TLDR general life updates, future plans

hi party people its the 3rd of march...1/4 of the year is over holy shit. ive been such a sleepy fuck. the weather is getting warmer and life is coming back outside. its nice to see and fills me with more energy than winter(?? can i really call what we had as winter???). i have so much to get under control in like 2 months

things are fine. like just stale fine. dealing with arm issues but im working around it anyways because the xray is a month away...lmfao. im doing more stretching and icing/heating my arm to hopefully help it until then. god is punishing me for my NEET era atm. so yay back to the capitlism grind!! 🦅🦅🦅

from here on i am going to refrain from my monthly doses of bitching about the same stuff on the web by limiting blog use to webdev and sharing stuff worth sharing. unless i transform it into something artistic, it does not need to be read. life briefings will be limited to the first blog of the month like this. so yep yep. heres march's bitch episode

my month's goal i MUST achieve is to get a job because i am nonstop getting the piss for being nonworking and not in classes right now. my right to complain and throw a fit about this isnt really there because well, i am a NEET right now. my progress is at a standstill to everyone. the circumstances on why are irrelevant and if i didnt want to hear it, id have to move out or do enough to prove im not wasting air. because i dont leave the house or desire a partner, i am a bum who does nothing and adds to nothing. ive gotten comments like this my entire life even when i was working or in classes (its never enough LOL) but dude its getting really fucking agitating right now because my sacrifices in the past is why im "nothing" right now. everday i feel so stupid for being a naive dickhead bc id be prepping for graduation right now!!!!!!!!! i dont get to be upset/angry/fussy until i regain the right to exhibit those aka being a productive living thing. obviously i dont think this dumbass way of thinking translates to others. this is such a fuckass way of thinking. productivity = worth of life. alot of things that = life worthy i am being reminded that "bro u deviating from the norm that you reject and that is shameful since its not the norm" and it genuinely is hard to stomach but im trying to not let it get to me in That way (must be cleansed and repent), but just. idk. take the shit and clean it off and keep moving forward.

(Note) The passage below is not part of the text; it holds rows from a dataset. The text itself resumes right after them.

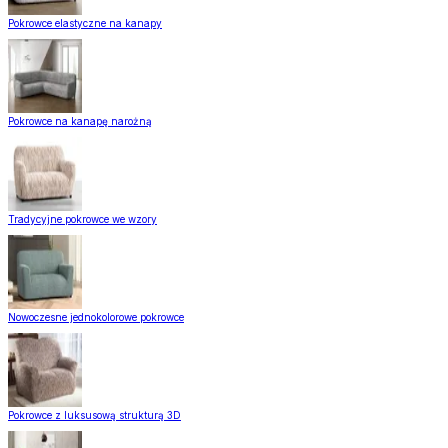
Pokrowce elastyczne na kanapy
Pokrowce na kanapę narożną
Tradycyjne pokrowce we wzory
Nowoczesne jednokolorowe pokrowce
Pokrowce z luksusową strukturą 3D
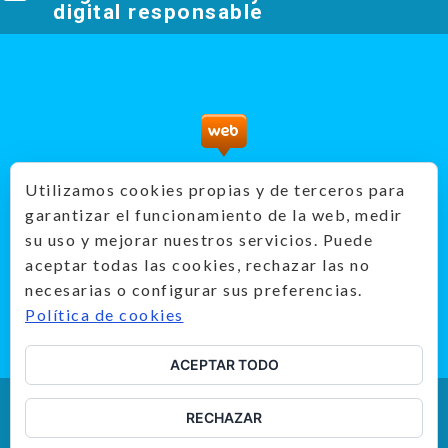
digital responsable
PantallasAmigas - Recursos didácticos
Utilizamos cookies propias y de terceros para
prevención
garantizar el funcionamiento de la web, medir
Producido por:
su uso y mejorar nuestros servicios. Puede
aceptar todas las cookies, rechazar las no
necesarias o configurar sus preferencias.
Política de cookies
ACEPTAR TODO
RECHAZAR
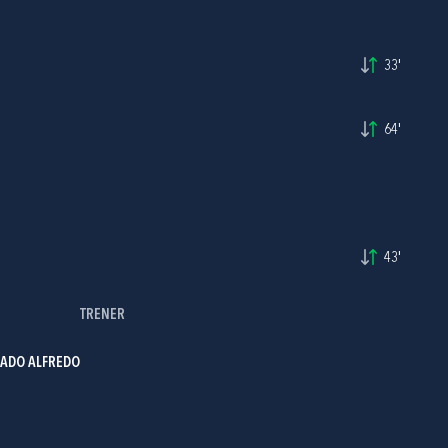
33'
64'
43'
TRENER
UADO ALFREDO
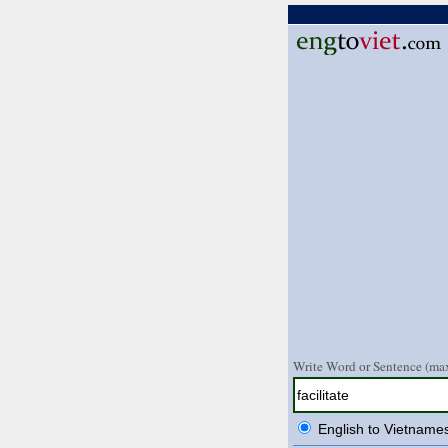
Write Word or Sentence (max
English to Vietname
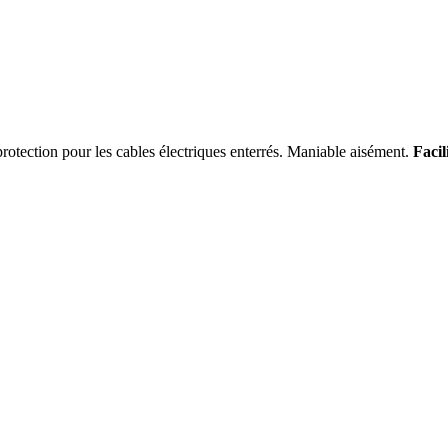
ection pour les cables électriques enterrés. Maniable aisément.
Facil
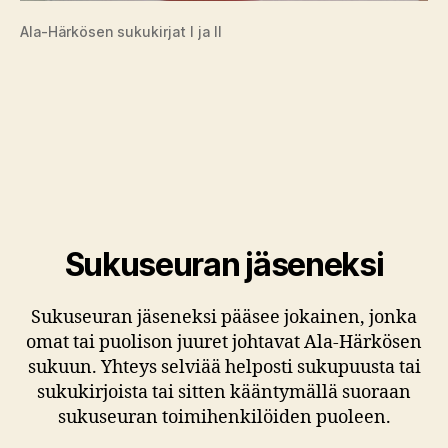
Ala-Härkösen sukukirjat I ja II
Sukuseuran jäseneksi
Sukuseuran jäseneksi pääsee jokainen, jonka
omat tai puolison juuret johtavat Ala-Härkösen
sukuun. Yhteys selviää helposti sukupuusta tai
sukukirjoista tai sitten kääntymällä suoraan
sukuseuran toimihenkilöiden puoleen.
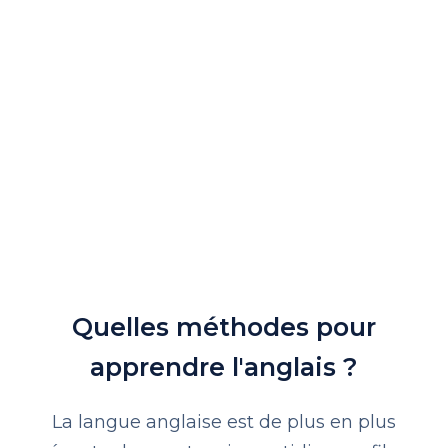
Quelles méthodes pour
apprendre l'anglais ?
La langue anglaise est de plus en plus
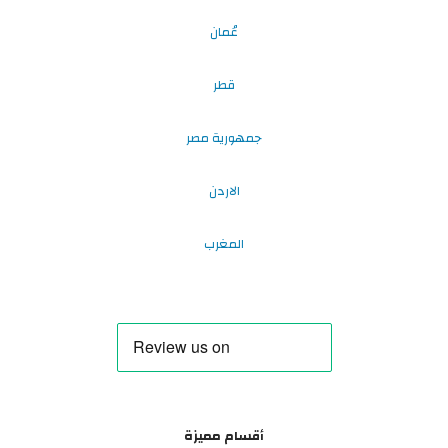
عُمان
قطر
جمهورية مصر
الاردن
المغرب
أقسام مميزة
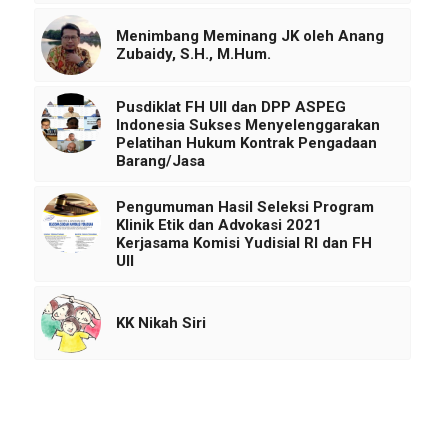
Menimbang Meminang JK oleh Anang
Zubaidy, S.H., M.Hum.
Pusdiklat FH UII dan DPP ASPEG
Indonesia Sukses Menyelenggarakan
Pelatihan Hukum Kontrak Pengadaan
Barang/Jasa
Pengumuman Hasil Seleksi Program
Klinik Etik dan Advokasi 2021
Kerjasama Komisi Yudisial RI dan FH
UII
KK Nikah Siri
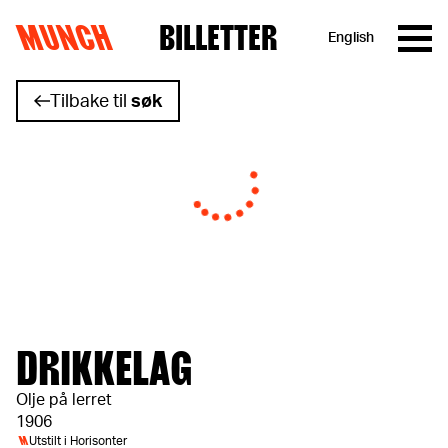
MUNCH
BILLETTER
English
Hopp til innhold
Tilbake til
søk
DRIKKELAG
Olje på lerret
1906
M
Utstilt i
Horisonter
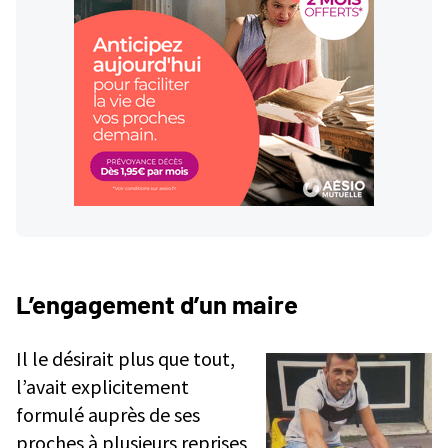
L’engagement d’un maire
Il le désirait plus que tout,
l’avait explicitement
formulé auprès de ses
proches à plusieurs reprises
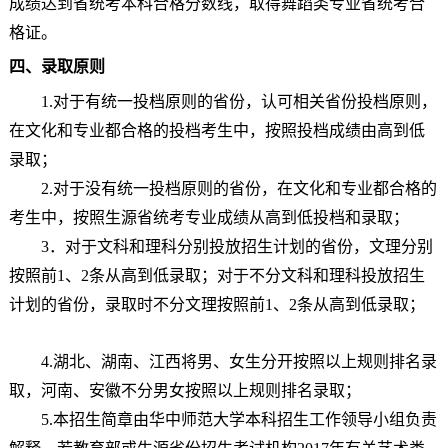
成绩达到省统考本科合格分数线，取得舞蹈类专业省统考合
格证。
四、录取原则
1.对于有统一投档原则的省份，认可相关省份投档原则，
在文化和专业都合格的投档考生中，按照投档成绩由高到低
录取；
2.对于没有统一投档原则的省
份
，在文化和专业都合格的
考生中，按照
生源
省统考专业成绩从高到低投档
和录取
；
3．对于文科和理科分别投放招生计划的省份，文理分别
按照前1、2条从高到低录取；对于不分文科和理科投放招生
计划的省份，录取时不分文理按照前1、2条从高到低录取
；
4.
湖北、湖南、江西将男、女生分开按照以上规则排名录
取，河南、安徽不分男女按照以上规则排名录取；
5.
本招生简章由华中师范大学本科招生工作领导小组负责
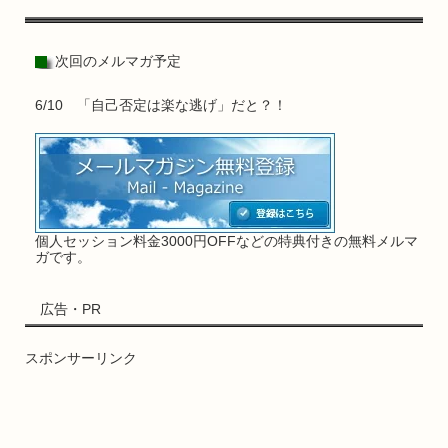
次回のメルマガ予定
6/10 「自己否定は楽な逃げ」だと？！
個人セッション料金3000円OFFなどの特典付きの無料メルマ
ガです。
広告・PR
スポンサーリンク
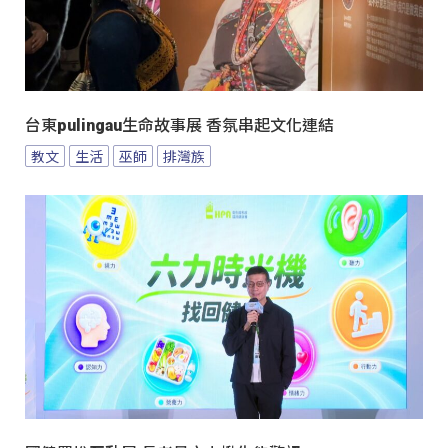
台東pulingau生命故事展 香氛串起文化連結
教文
生活
巫師
排灣族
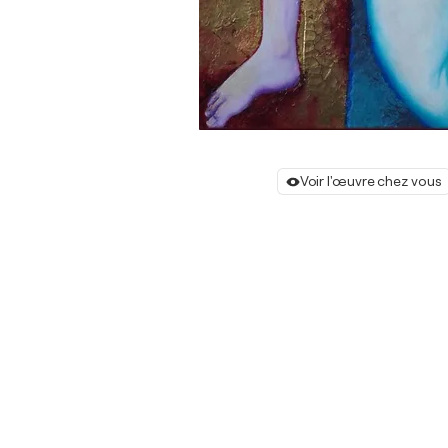
Voir l'œuvre chez vous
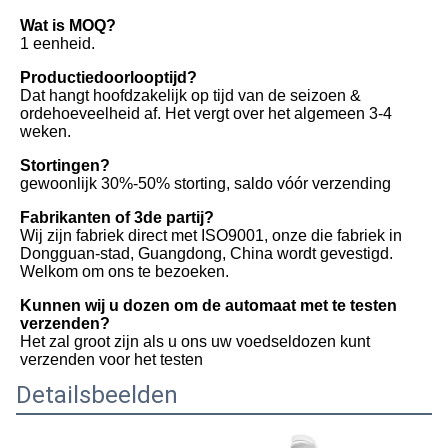
Wat is MOQ?
1 eenheid.
Productiedoorlooptijd?
Dat hangt hoofdzakelijk op tijd van de seizoen & 
ordehoeveelheid af. Het vergt over het algemeen 3-4 
weken.
Stortingen?
gewoonlijk 30%-50% storting, saldo vóór verzending
Fabrikanten of 3de partij?
Wij zijn fabriek direct met ISO9001, onze die fabriek in 
Dongguan-stad, Guangdong, China wordt gevestigd. 
Welkom om ons te bezoeken.
Kunnen wij u dozen om de automaat met te testen 
verzenden?
Het zal groot zijn als u ons uw voedseldozen kunt 
verzenden voor het testen
Detailsbeelden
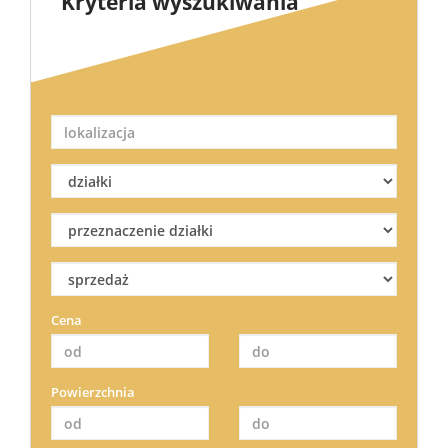
Kryteria wyszukiwania
Cena
Powierzchnia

i will probably spend the night washing and doing my hair to try to boost a bit of self esteem (its something im trying to keep up doing more often. both for myself and to shut everyone up). paint nails idk. i realize prepping the body to look nice keeps people from being assholes. i love being taught the ways of the world!

anyways the site is something making me happy to work on everyday, so yeah ill keep updating regularly.